What Happens to Plants and Animals That Die?

When plants and animals die, the molecules that structured their bodies become raw material for the next generation of organisms. This transition drives the continuous cycle of life on Earth. The process, known as decomposition, is the fundamental mechanism by which matter is constantly recycled in every ecosystem. Elements temporarily stored within an organism must be broken down and returned to the soil and atmosphere to maintain the productivity and health of the natural world. This ensures that no material is permanently lost and that the cycle of growth can begin anew.

Immediate Changes and Physical Breakdown

The moment an animal dies, a self-digestion process called autolysis begins, where the organism’s own internal enzymes start breaking down cells and tissues. This precedes the arrival of external decomposers, causing initial physical alterations like the pooling of blood and muscle rigidity. Soon after, large scavengers, such as vultures, coyotes, and carrion beetles, initiate the first stage of physical breakdown. These animals consume and tear apart the carcass, fragmenting the material into smaller pieces.

The activity of primary insects, particularly blowflies and flesh flies, quickly follows this initial fragmentation. These flies lay eggs on the remains, and the resulting larvae, or maggots, physically consume the soft tissues. This feeding action further breaks down the body and increases its surface area, which is a crucial step for subsequent microscopic decomposers. For plants, death means the cessation of metabolic activity, leading to structural weakening as the transport of water and nutrients stops. Dead wood becomes dry and brittle, making it susceptible to fragmentation by wind, weather, and larger detritivores like earthworms and millipedes. These invertebrates chew and shred fallen leaves and wood, providing the necessary physical preparation for the next stage of chemical decomposition.

The Role of Microbial and Fungal Decomposers

Once the organic matter has been physically broken down, the agents of chemical transformation—bacteria and fungi—take over to dismantle the complex molecules.
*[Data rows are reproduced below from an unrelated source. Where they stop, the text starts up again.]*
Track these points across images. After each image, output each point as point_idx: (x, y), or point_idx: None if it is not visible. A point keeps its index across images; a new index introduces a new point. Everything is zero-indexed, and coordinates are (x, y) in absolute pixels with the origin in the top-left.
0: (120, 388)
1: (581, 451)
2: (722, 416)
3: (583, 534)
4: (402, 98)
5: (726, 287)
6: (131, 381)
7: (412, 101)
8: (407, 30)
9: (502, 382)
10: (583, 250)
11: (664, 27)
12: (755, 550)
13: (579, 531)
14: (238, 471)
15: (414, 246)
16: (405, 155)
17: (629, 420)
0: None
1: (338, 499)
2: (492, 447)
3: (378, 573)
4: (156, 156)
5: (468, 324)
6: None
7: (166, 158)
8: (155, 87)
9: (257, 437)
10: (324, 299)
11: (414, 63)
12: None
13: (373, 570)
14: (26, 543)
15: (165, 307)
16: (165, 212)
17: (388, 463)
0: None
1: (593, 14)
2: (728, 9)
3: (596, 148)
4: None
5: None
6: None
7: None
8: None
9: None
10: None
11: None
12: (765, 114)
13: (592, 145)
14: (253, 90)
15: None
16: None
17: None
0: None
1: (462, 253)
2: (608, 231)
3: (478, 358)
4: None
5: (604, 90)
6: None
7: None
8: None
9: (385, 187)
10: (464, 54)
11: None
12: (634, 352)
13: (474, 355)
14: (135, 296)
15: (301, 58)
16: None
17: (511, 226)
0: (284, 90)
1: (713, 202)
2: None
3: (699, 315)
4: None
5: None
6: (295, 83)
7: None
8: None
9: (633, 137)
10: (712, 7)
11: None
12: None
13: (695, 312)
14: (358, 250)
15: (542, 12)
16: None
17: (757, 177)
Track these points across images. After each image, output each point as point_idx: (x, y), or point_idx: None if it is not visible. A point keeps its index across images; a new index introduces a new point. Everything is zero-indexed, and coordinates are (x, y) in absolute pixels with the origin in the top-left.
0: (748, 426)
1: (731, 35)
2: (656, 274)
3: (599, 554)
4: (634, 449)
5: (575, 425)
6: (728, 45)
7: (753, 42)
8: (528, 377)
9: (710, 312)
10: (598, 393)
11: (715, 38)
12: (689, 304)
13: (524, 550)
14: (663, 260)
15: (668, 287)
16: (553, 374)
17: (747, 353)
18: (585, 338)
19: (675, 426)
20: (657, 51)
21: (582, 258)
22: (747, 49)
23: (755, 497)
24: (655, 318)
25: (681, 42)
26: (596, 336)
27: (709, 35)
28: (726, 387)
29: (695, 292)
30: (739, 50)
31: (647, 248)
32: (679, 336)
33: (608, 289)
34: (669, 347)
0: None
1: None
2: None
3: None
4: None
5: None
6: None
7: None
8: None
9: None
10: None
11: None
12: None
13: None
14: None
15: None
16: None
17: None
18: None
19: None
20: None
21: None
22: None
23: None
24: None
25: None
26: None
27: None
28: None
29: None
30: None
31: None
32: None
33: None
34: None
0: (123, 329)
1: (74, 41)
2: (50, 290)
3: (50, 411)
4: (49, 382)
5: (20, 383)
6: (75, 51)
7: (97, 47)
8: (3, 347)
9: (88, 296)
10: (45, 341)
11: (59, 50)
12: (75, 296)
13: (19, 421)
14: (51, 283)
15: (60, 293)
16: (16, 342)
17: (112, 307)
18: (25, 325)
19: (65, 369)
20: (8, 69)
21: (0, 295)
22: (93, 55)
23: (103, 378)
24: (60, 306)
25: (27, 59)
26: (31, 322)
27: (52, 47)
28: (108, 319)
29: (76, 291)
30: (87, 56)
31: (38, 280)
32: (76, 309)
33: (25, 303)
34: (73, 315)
These microorganisms secrete specialized digestive enzymes directly onto the dead material, performing digestion outside their own bodies. This extracellular process converts large, insoluble compounds into smaller, soluble units that can then be absorbed by the microbes for energy.

Bacteria often dominate the decomposition of soft animal tissues, which are rich in proteins and simple carbohydrates. They produce enzymes called proteases that cleave the peptide bonds in proteins, breaking them down into simpler amino acids and other nitrogen-containing compounds. This rapid initial breakdown of labile material is characteristic of bacterial action in the early phases of decomposition. Fungi, however, play a distinct and dominant role in breaking down the toughest plant structures, particularly wood.

Plant cell walls contain complex polymers like cellulose and lignin, which few organisms can degrade. Fungi, particularly white-rot species, possess specialized oxidative enzymes necessary to break the complex bonds in lignin. This ability allows them to act as the pioneering decomposers of durable materials like fallen branches and tree trunks. The efficiency and variety of fungal enzymes for degrading lignin and crystalline cellulose are far superior, allowing them to open up the wood structure for the entire microbial community. The combined enzymatic action of these microbes reduces the dead biomass to its basic molecular building blocks.

Returning Essential Elements to the Cycle

The final stage of decomposition is called mineralization, the process where the simple organic compounds created by microbial digestion are converted into inorganic substances usable by new life. This step replenishes the environmental reservoirs of elements like carbon and nitrogen. The vast majority of the carbon locked within the dead plant and animal matter is returned to the atmosphere as carbon dioxide (\(CO_2\)).

Decomposers respire, using the carbon compounds from the dead material as their energy source. This cellular respiration releases \(CO_2\) back into the air, completing the carbon cycle and providing the gas necessary for photosynthesis in living plants. This constant efflux ensures the atmosphere is continuously supplied with the building blocks for new plant biomass.

The cycling of nitrogen involves a complex two-step biological transformation to make it available to plants:

  • First, during ammonification, decomposers break down organic nitrogen compounds like amino acids and nucleic acids, releasing them into the soil as ammonium (\(NH_4^+\)).
  • Next, specialized groups of aerobic soil bacteria carry out nitrification, converting the ammonium first into nitrites (\(NO_2^-\)) and then into nitrates (\(NO_3^-\)).

Nitrates are the most easily assimilated form of nitrogen for most plants, which absorb them through their roots to build new proteins and DNA. The entire process of mineralization directly governs soil fertility, as the \(NH_4^+\) and \(NO_3^-\) released are the foundational nutrients supporting the base of the entire food web.